Material shown Start Marker
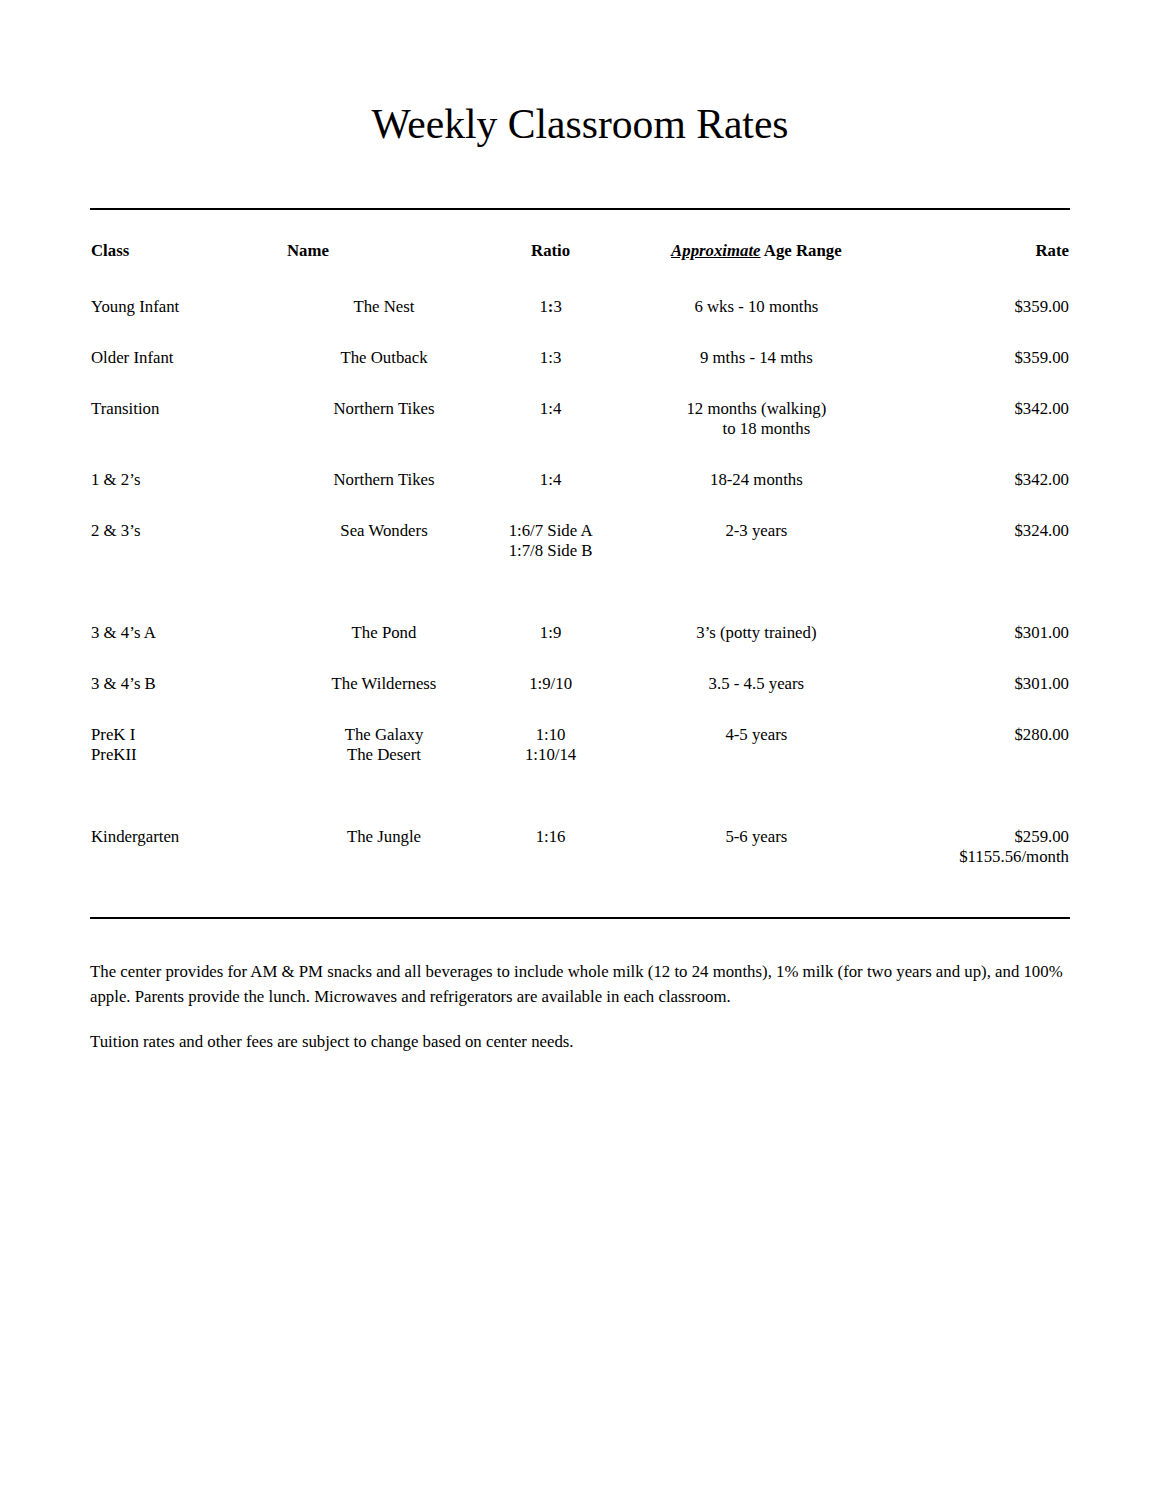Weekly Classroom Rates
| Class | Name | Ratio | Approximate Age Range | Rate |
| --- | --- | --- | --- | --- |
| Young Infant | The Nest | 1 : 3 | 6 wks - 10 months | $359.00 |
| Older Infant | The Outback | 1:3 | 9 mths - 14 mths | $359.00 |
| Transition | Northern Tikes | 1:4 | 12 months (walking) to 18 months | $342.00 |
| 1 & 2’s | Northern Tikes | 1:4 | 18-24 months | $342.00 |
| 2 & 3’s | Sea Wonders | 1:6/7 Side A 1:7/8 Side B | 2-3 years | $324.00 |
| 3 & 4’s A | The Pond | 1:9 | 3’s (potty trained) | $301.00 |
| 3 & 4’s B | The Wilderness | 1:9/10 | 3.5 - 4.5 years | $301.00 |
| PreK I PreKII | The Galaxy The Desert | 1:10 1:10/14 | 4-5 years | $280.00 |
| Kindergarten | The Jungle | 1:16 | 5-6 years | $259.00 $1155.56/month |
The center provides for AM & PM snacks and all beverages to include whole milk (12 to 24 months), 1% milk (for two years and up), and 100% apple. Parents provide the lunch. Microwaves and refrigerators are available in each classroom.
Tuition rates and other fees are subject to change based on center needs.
Material shown End Marker
Material shown Start Marker
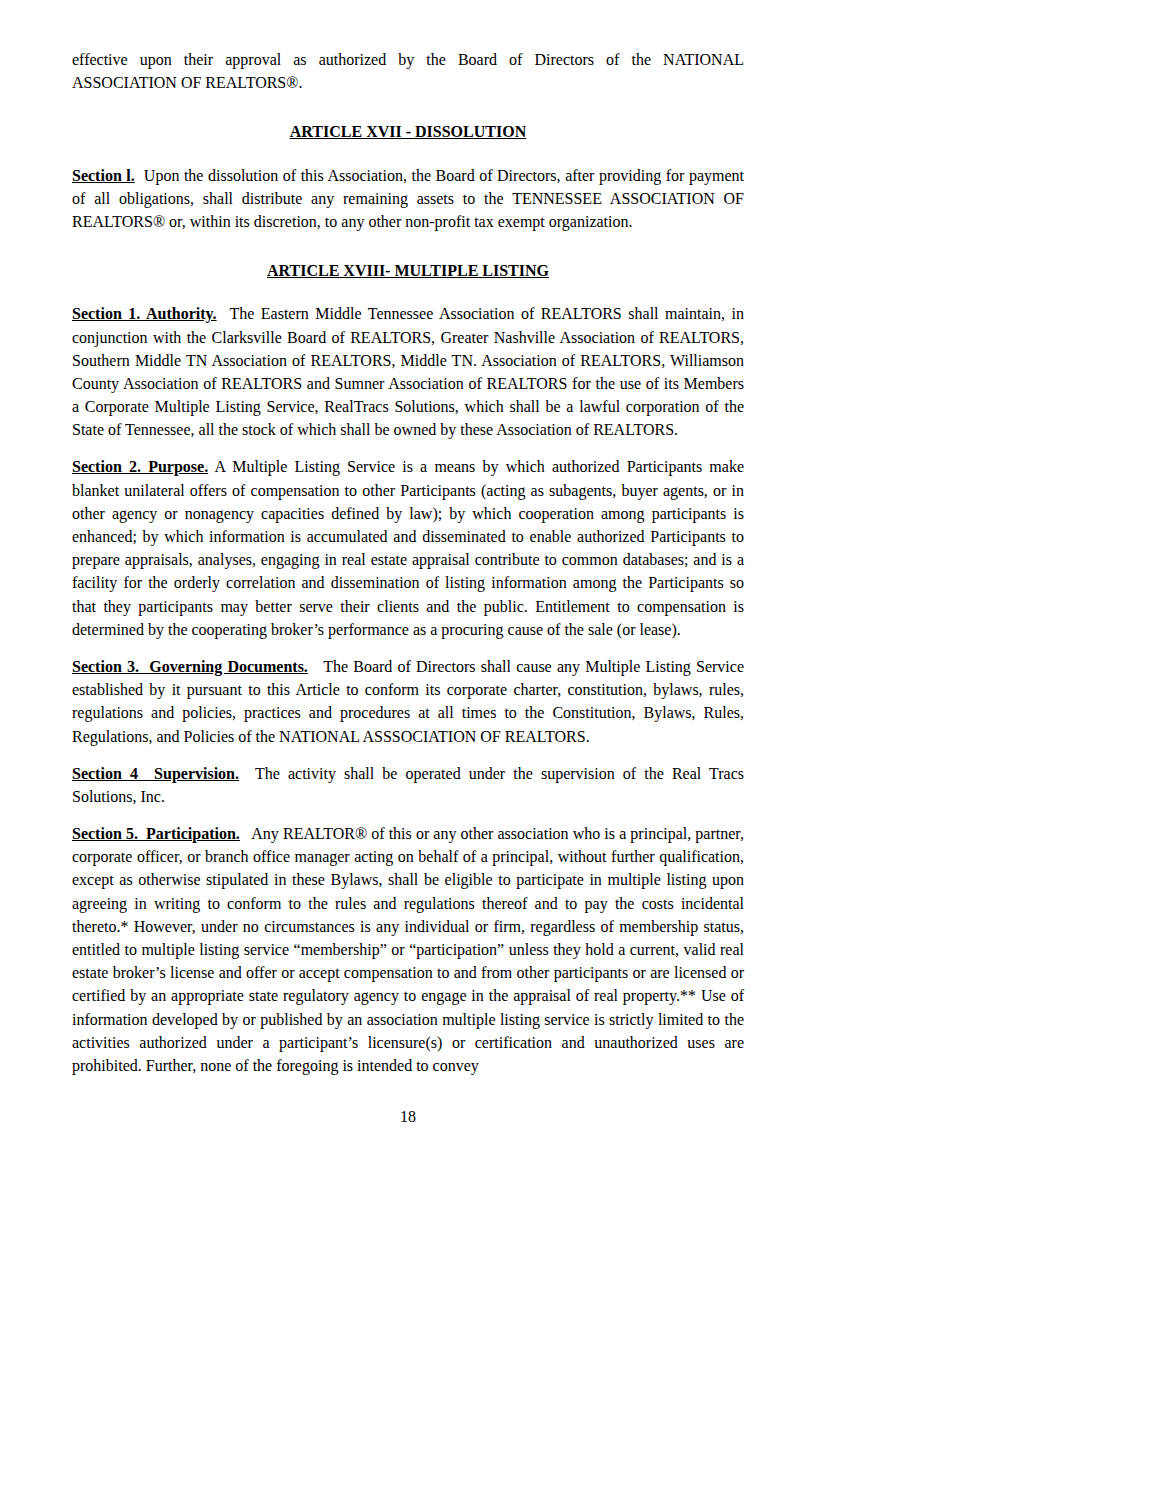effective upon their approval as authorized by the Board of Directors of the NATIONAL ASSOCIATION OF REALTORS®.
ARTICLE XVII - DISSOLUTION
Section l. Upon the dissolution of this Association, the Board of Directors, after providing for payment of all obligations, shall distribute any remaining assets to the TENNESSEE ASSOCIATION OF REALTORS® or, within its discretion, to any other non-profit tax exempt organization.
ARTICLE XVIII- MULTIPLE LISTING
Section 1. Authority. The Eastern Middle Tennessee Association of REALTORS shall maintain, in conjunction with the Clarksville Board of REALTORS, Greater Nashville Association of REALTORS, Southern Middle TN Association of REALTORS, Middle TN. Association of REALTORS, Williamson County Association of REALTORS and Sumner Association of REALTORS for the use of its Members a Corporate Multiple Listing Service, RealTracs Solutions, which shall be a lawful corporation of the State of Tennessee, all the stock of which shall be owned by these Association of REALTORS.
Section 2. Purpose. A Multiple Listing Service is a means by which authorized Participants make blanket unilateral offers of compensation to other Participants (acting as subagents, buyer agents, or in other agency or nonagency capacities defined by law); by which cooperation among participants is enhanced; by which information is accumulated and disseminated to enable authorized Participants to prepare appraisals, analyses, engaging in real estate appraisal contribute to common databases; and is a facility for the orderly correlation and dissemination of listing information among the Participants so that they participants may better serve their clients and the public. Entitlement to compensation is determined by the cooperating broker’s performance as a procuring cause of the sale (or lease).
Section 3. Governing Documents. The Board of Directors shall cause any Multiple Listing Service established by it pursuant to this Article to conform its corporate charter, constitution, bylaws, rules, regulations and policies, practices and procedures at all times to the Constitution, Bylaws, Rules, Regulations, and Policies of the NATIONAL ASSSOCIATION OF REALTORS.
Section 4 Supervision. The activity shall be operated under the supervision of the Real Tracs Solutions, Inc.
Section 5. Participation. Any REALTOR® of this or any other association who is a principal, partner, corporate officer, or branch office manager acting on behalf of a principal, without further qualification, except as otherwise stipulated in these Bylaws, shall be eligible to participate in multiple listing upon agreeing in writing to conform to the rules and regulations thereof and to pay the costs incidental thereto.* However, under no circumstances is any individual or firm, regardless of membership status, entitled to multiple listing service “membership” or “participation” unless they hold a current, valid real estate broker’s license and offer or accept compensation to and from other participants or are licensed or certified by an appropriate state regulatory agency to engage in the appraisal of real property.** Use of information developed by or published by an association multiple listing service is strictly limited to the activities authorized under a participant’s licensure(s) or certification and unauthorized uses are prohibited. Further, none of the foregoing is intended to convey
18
Material shown End Marker
Material shown Start Marker
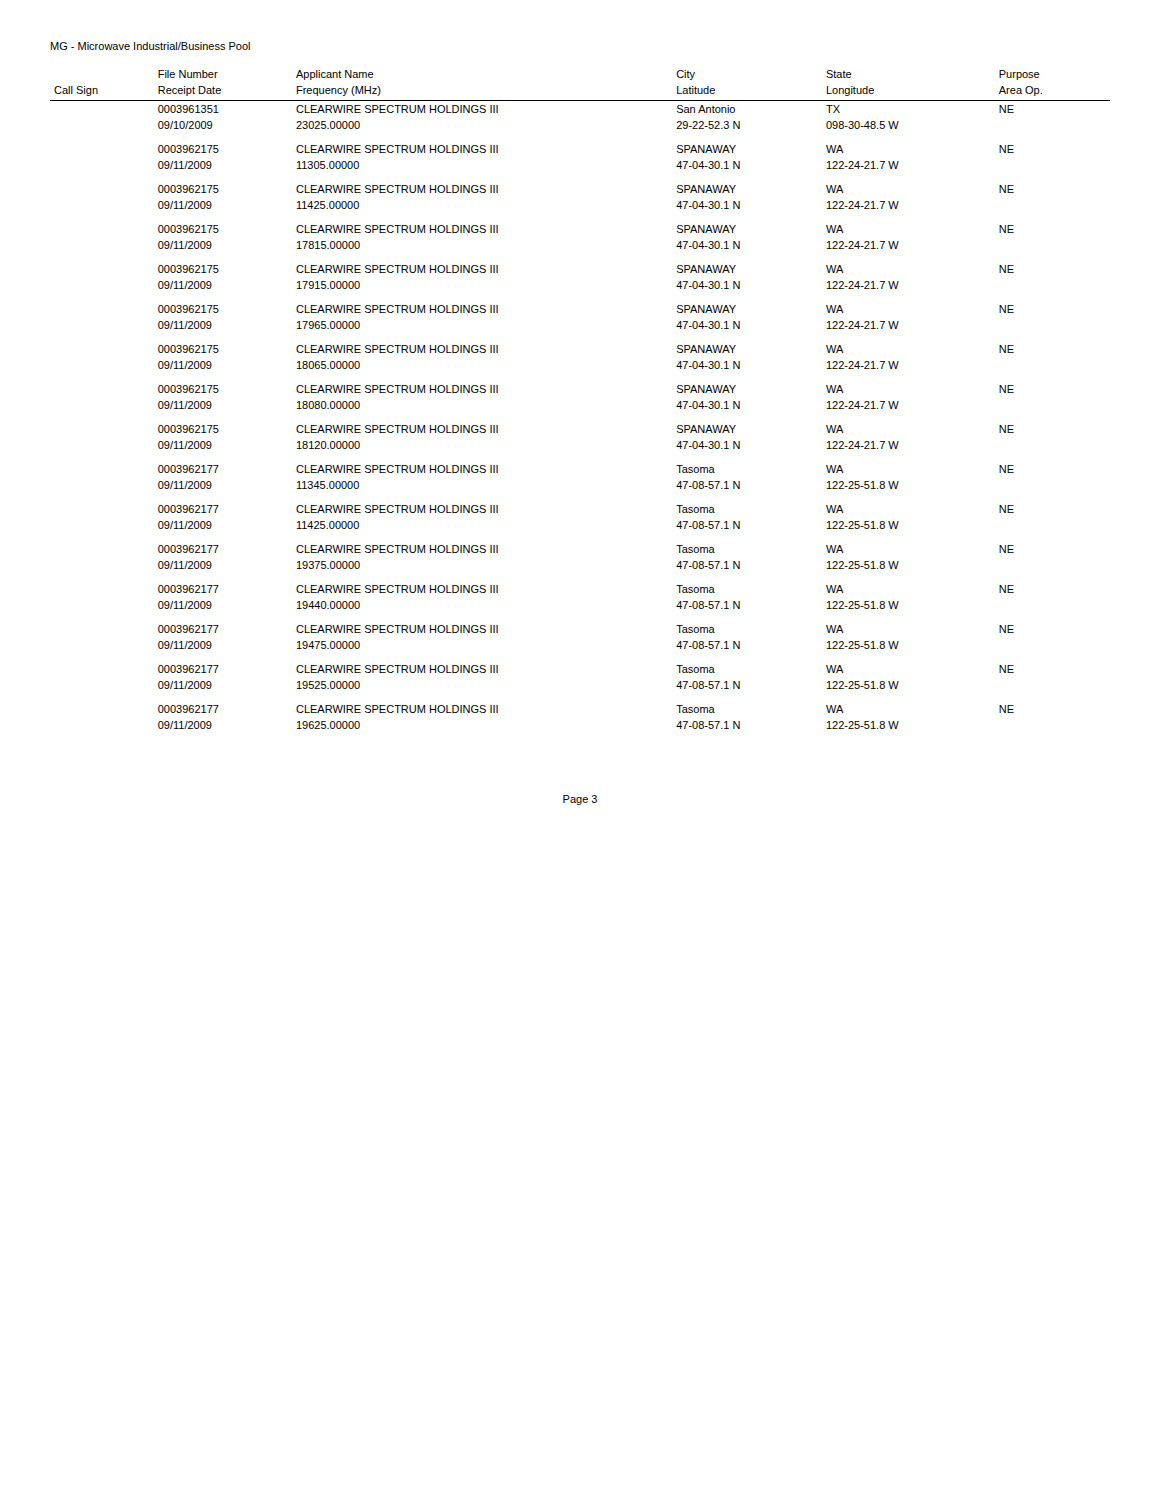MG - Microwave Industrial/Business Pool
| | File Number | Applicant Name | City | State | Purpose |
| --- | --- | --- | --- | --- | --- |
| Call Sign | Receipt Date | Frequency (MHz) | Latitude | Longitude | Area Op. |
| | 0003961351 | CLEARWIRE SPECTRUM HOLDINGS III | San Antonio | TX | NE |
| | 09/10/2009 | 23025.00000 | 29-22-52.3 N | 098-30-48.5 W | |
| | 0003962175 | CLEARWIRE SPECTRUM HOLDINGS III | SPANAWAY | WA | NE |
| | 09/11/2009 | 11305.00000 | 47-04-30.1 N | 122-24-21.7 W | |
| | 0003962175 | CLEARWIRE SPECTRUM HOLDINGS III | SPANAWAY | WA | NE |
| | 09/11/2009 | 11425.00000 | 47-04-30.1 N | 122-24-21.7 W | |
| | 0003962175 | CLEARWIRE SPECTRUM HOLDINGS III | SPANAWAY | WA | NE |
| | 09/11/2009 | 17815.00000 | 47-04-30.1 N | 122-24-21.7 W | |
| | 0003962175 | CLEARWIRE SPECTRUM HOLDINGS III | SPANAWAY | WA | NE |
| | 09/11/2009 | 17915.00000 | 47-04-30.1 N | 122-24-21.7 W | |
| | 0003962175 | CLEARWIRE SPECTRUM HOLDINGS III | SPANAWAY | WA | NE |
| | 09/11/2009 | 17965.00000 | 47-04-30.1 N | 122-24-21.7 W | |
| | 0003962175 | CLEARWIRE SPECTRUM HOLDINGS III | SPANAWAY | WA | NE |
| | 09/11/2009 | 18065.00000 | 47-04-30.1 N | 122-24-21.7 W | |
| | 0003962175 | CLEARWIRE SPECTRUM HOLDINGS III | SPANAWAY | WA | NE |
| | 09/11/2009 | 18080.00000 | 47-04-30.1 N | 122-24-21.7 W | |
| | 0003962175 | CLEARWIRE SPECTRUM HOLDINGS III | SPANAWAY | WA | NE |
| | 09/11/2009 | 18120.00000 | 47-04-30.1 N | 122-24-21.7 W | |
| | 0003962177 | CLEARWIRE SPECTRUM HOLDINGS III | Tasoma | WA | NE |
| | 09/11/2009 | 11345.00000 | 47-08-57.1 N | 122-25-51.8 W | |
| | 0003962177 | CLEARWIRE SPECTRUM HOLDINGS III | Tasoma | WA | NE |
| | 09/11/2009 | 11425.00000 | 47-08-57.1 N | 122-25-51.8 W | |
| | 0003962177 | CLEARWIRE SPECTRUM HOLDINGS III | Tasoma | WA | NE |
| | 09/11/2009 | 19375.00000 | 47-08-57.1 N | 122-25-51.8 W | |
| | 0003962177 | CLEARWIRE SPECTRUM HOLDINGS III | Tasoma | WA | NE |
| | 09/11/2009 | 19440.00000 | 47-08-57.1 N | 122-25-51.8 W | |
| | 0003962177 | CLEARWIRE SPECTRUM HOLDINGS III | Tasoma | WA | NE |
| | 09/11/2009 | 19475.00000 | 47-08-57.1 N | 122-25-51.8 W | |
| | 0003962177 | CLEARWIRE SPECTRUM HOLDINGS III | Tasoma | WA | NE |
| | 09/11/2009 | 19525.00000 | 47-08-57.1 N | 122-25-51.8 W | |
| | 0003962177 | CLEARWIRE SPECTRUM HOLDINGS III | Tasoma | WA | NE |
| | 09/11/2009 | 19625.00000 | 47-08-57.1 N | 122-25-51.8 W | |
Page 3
Material shown End Marker
*The problem*.
Could the stretch from the line with "Weekly Classroom Rates" through the line with "Tuition rates and" in the listing above be restated word for word, minus the pictures?

*Expected answer*.
Weekly Classroom Rates
| Class | Name | Ratio | Approximate Age Range | Rate |
| --- | --- | --- | --- | --- |
| Young Infant | The Nest | 1 : 3 | 6 wks - 10 months | $359.00 |
| Older Infant | The Outback | 1:3 | 9 mths - 14 mths | $359.00 |
| Transition | Northern Tikes | 1:4 | 12 months (walking) to 18 months | $342.00 |
| 1 & 2’s | Northern Tikes | 1:4 | 18-24 months | $342.00 |
| 2 & 3’s | Sea Wonders | 1:6/7 Side A 1:7/8 Side B | 2-3 years | $324.00 |
| 3 & 4’s A | The Pond | 1:9 | 3’s (potty trained) | $301.00 |
| 3 & 4’s B | The Wilderness | 1:9/10 | 3.5 - 4.5 years | $301.00 |
| PreK I PreKII | The Galaxy The Desert | 1:10 1:10/14 | 4-5 years | $280.00 |
| Kindergarten | The Jungle | 1:16 | 5-6 years | $259.00 $1155.56/month |
The center provides for AM & PM snacks and all beverages to include whole milk (12 to 24 months), 1% milk (for two years and up), and 100% apple. Parents provide the lunch. Microwaves and refrigerators are available in each classroom.
Tuition rates and other fees are subject to change based on center needs.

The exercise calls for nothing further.